## Work instruction
Search term "Date": copy each line of the records that contains it.

- Opening Delimiter -

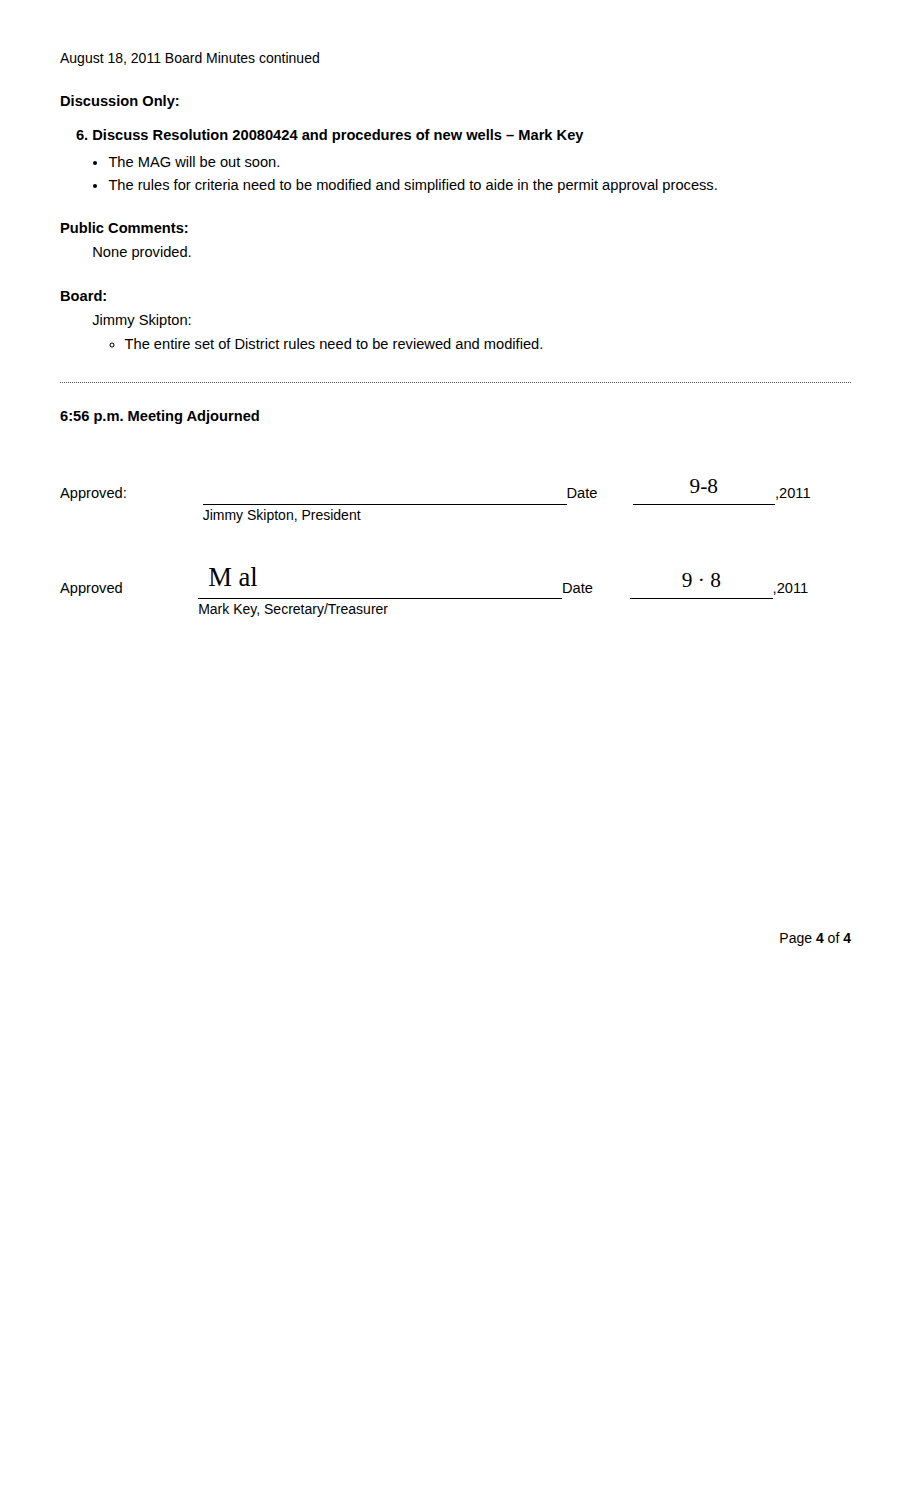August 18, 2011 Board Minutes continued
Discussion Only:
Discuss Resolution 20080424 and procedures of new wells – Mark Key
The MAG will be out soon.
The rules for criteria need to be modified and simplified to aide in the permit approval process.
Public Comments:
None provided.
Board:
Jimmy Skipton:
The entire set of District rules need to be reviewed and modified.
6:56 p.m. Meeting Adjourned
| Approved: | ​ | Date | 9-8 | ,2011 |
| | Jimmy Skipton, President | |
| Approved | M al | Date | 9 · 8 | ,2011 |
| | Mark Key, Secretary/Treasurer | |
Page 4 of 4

- Closing Delimiter -

## Output for this exercise
| Approved: | ​ | Date | 9-8 | ,2011 |
| Approved | M al | Date | 9 · 8 | ,2011 |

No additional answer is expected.